We see two main reasons as to why the polynomial is slower. First off it simply takes more instructions to calculate the polynomial as opposed to looking up the value in a lookup table. Second, even with the (likely cached) memory accesses, we’re able to execute more instructions per cycle with the lookup table as opposed to the polynomial algorithm.

# Summary

In this article we looked at two different alternatives to a lookup table for encoding and decoding bytes in the *whitespacer* program.
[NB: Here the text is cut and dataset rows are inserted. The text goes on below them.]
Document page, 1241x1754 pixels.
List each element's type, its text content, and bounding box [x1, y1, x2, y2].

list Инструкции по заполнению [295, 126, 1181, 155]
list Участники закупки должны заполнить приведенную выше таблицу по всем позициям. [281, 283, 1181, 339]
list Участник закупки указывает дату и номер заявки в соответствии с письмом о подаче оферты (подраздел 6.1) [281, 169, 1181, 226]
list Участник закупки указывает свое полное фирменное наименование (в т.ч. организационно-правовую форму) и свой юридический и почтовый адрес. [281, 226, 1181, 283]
The fist was to try and use a polynomial function, and the second was to use a conditional switch statement.

We found a surprising result with the switch statement, and were able to determine using the *perf* tool that we were paying a penalty for missed branch predictions due to the randomness of the input data.

When you run into a problem or a surprising result, you’re often gifted an opportunity to learn something new. I’ve certainly learned a lot about *perf*, LBR stacks and branch prediction in putting this article together.